While most people aren't rich, there is certainly enough wealth among the HN
readership, as evidenced by their interest in Apple products, high-end
smartphones, DSLRs, Teslas, etc. And even if people couldn't afford to get a
workstation, they could have still donated to the cause. That this didn't
happen says to me that enough people honestly just didn't give a damn. This
comes off as very strange to me, because people are clearly outraged by the
conduct of MS, Intel, and others. Buying a Talos means a chance to start
stripping some of the usual antagonists in this saga of their hegemony on the
computing community at large. Personally, I'd be willing to live with more
expensive computers in the short-term if it meant a check on their influence
in the long-term.

And performance-wise, Talos with an unclocked 8 core 190 watt POWER8 promised
a bit better than the i7-5960X workstation I use at home (not a $400 chip),
and consumed only modestly more power than same. So that doesn't strike me as
a strong argument against it. But if the only reason this product would appeal
to people is that it needed to offer equivalent performance to its x86
counterparts at roughly equiv prices, then we're in dire straits--that misses
the entire point of having a computer that guarantees your access right down
to the hardware and firmware. Until now, we've only enjoyed this luxury on
small embedded boards (e.g., BeagleBone), which are toys in comparison.

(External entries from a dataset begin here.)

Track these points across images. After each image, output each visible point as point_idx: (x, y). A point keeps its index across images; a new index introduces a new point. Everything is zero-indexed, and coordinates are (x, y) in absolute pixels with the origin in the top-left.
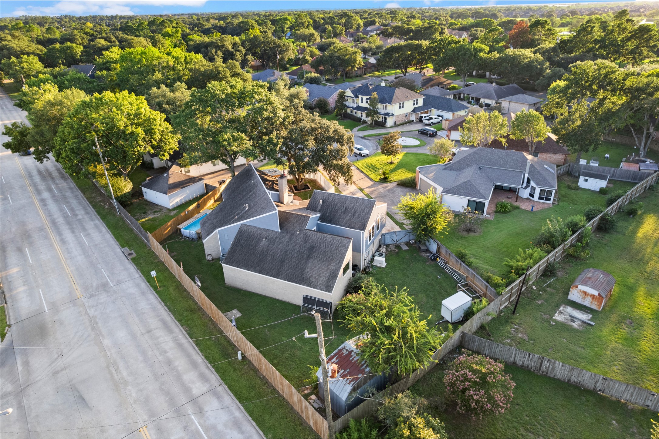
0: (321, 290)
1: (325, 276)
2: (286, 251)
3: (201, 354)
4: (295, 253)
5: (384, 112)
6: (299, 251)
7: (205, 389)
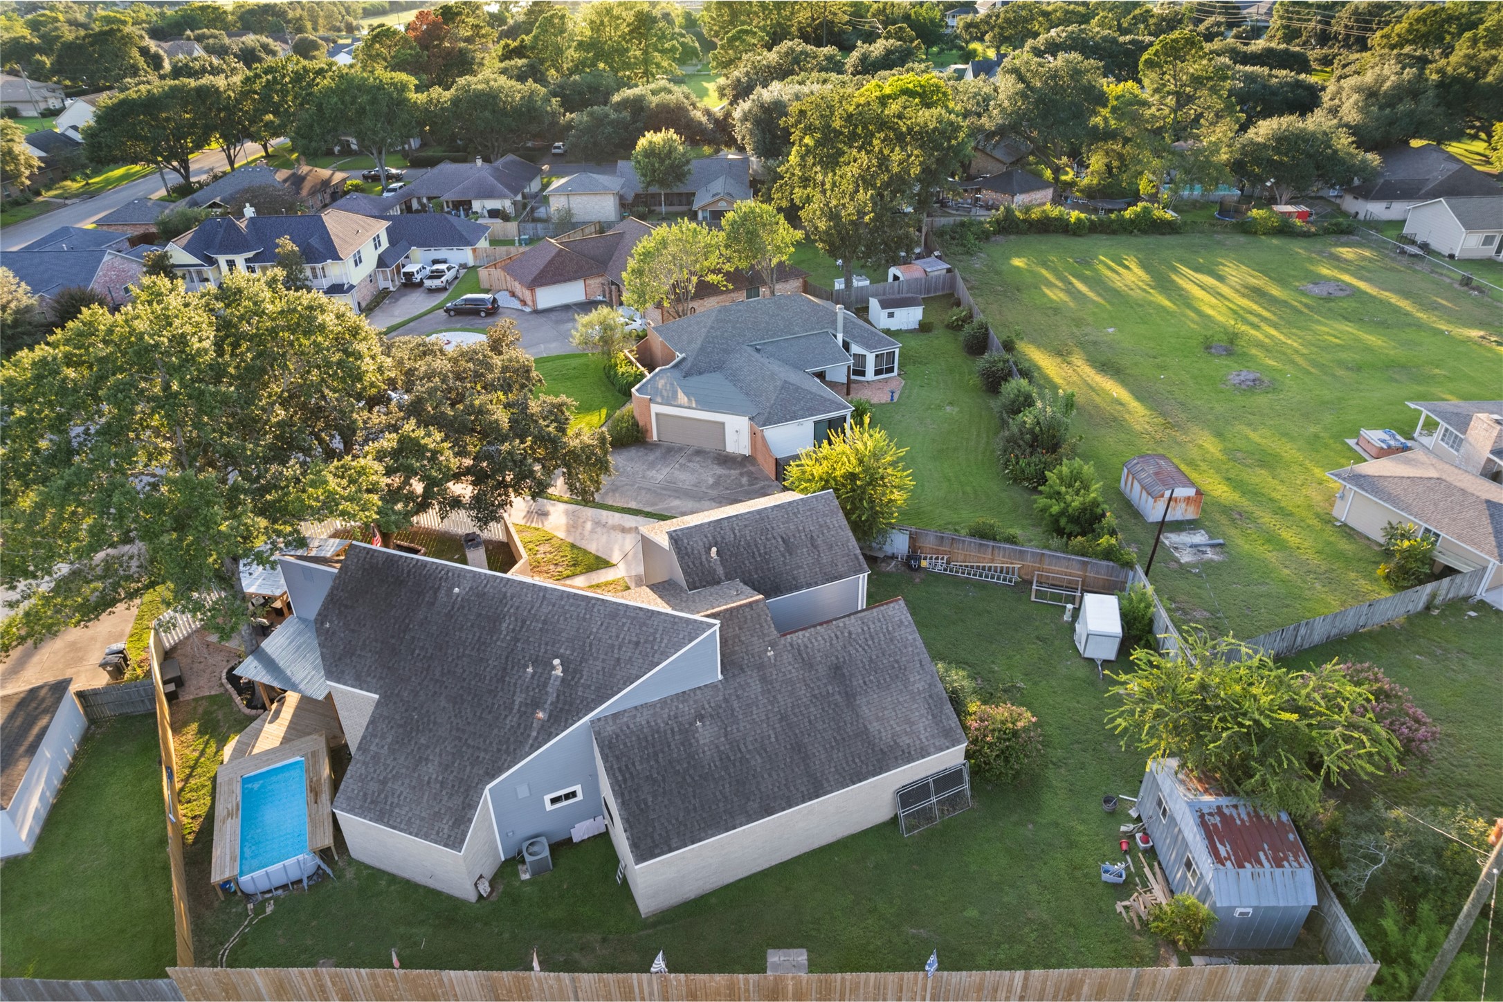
0: (942, 750)
1: (922, 716)
2: (783, 718)
4: (807, 707)
6: (815, 696)
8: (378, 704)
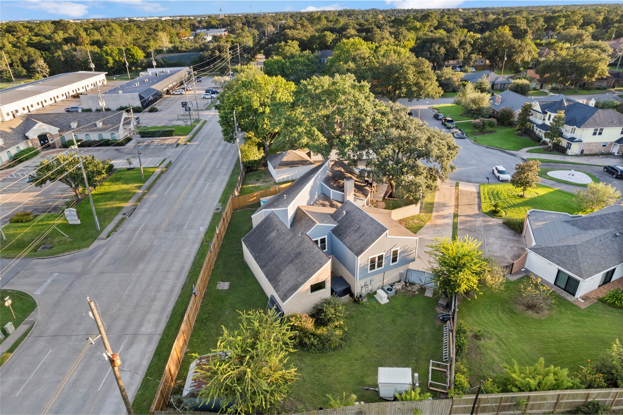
4: (286, 252)
5: (569, 135)
6: (289, 253)
7: (149, 331)
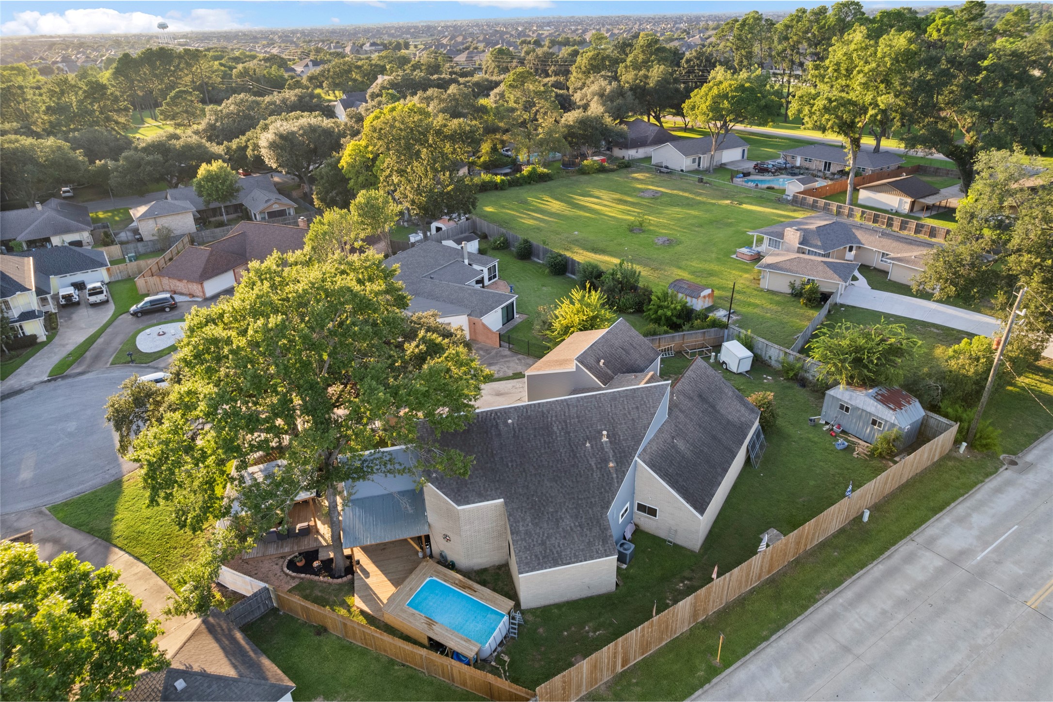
3: (870, 566)
4: (703, 418)
6: (703, 412)
7: (928, 554)
8: (505, 503)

Finally, RISC-V may be promising, but it's not here--POWER8 is, and POWER9 is
already in the works. Why hold your breath for what may prove to be vaporware
apart from prototypes in an academic or company R&D setting?

------
protomyth
I will never understand non-Intel chip makers. Is it so friggin hard to build
and ITX / ATX motherboard that people can build a PC with? How do these folks
expect to get mind share with no entrance ramp?